▶ **TASK INSTRUCTIONS**
- 1) Summarize the forward-looking statements section in two sentences.
- 2) In one or two sentences, use the forward-looking statements section to explain why revenues from benefits-funded contracts might not arrive in the amounts or at the times expected.
=== QUOTED PASSAGE ===
Forward-Looking Statements and Factors that May Affect Our Business
We have included in this Quarterly Report on Form 10-Q forward-looking statements within the meaning of the Private Securities Litigation Reform Act of 1995. These statements are subject to risks, uncertainty and changes in circumstances. Actual results may vary materially from the expectations contained in these forward-looking statements. These statements are based on our current expectations, estimates and projections. Our use of words such as anticipates, believes, expects, estimates, intends, and similar expressions are generally intended to identify forward-looking statements. The following factors, among others, could cause actual results to differ materially from those described in the forward-looking statements:
| A significant or prolonged economic downturn in the U.S. or internationally could have a material adverse effect on our operating results. | ||
| Disruptions in commercial activities occasioned by actual or threatened terrorist activity or armed conflict could have a significant negative effect on our results of operations. | ||
| Our inability to complete large projects as expected due to unanticipated delays, re-negotiations, cancellation by the customer, and changing customer requirements and project scope could result in a decline in revenues or profits, a diminution of our professional reputation or legal liability. | ||
| Our inability to successfully recruit, retain and assimilate entry-level and experienced employees could adversely affect our operating results and our ability to effectively compete and grow our business. | ||
| Our pricing, revenues and margins could be negatively affected if current or prospective clients decide to undertake fewer information technology systems projects or to consolidate with others in our target markets. | ||
| We may be unable to realize revenues from benefits-funded contracts in the amounts or at the times expected if our customers are unable to achieve the amount of benefits anticipated due to factors such as economic downturns, tax base erosion or state cutbacks that result in fewer state resources being available to generate profits. |
We specifically disclaim any obligation to update these forward-looking statements. These forward-looking statements should not be relied upon as representing our estimates or views as of any subsequent date.
=== DATASET ===
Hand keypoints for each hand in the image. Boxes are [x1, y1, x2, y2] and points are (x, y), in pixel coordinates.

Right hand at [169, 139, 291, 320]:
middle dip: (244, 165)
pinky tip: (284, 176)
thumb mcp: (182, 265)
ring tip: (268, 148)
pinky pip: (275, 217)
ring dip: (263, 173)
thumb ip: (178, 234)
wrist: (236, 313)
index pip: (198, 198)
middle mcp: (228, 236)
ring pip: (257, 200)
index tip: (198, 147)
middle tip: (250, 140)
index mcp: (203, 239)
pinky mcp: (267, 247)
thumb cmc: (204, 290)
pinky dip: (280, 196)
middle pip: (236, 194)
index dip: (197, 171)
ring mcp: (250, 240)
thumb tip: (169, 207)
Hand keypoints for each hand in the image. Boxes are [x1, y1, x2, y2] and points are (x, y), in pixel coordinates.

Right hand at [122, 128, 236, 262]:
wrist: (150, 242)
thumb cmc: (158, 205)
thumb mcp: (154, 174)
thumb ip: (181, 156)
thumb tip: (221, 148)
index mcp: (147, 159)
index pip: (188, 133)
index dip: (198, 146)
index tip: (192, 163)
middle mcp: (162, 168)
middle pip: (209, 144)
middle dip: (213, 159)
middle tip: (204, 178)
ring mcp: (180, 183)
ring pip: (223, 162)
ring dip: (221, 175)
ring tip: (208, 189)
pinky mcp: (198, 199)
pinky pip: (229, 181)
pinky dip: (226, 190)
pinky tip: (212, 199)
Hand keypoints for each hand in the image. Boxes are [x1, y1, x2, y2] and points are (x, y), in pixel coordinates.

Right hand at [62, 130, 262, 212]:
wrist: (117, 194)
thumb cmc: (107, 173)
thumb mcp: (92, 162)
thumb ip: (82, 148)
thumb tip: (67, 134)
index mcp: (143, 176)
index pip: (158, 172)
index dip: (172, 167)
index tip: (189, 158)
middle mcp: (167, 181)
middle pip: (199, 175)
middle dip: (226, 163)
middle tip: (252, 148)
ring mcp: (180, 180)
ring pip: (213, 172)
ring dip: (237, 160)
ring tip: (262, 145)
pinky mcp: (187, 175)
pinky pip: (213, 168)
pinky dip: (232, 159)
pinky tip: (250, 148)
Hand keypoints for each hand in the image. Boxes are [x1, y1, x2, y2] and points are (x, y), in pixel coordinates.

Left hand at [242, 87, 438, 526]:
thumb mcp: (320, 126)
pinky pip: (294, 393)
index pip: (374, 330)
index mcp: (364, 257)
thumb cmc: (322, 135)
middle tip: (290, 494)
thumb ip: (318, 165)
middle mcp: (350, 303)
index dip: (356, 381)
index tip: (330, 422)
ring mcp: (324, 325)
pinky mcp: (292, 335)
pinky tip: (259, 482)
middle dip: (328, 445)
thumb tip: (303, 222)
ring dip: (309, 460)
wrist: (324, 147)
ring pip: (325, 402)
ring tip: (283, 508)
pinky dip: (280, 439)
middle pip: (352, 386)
===
▶ **RESPONSES TO THE EXERCISE**
- 1) The quarterly report contains forward-looking statements based on current expectations, estimates and projections, and these statements are subject to risks, uncertainty and changes in circumstances, so actual results may differ materially. Factors that could cause such differences include economic downturns, terrorism or armed conflict, failure to complete large projects as expected, trouble recruiting and retaining employees, clients undertaking fewer information technology systems projects, and shortfalls on benefits-funded contracts, and the company disclaims any obligation to update these statements.

- 2) Such revenues depend on customers achieving the anticipated amount of benefits, and customers may fall short. Economic downturns, tax base erosion, or state cutbacks that leave fewer state resources available to generate profits could cause that shortfall.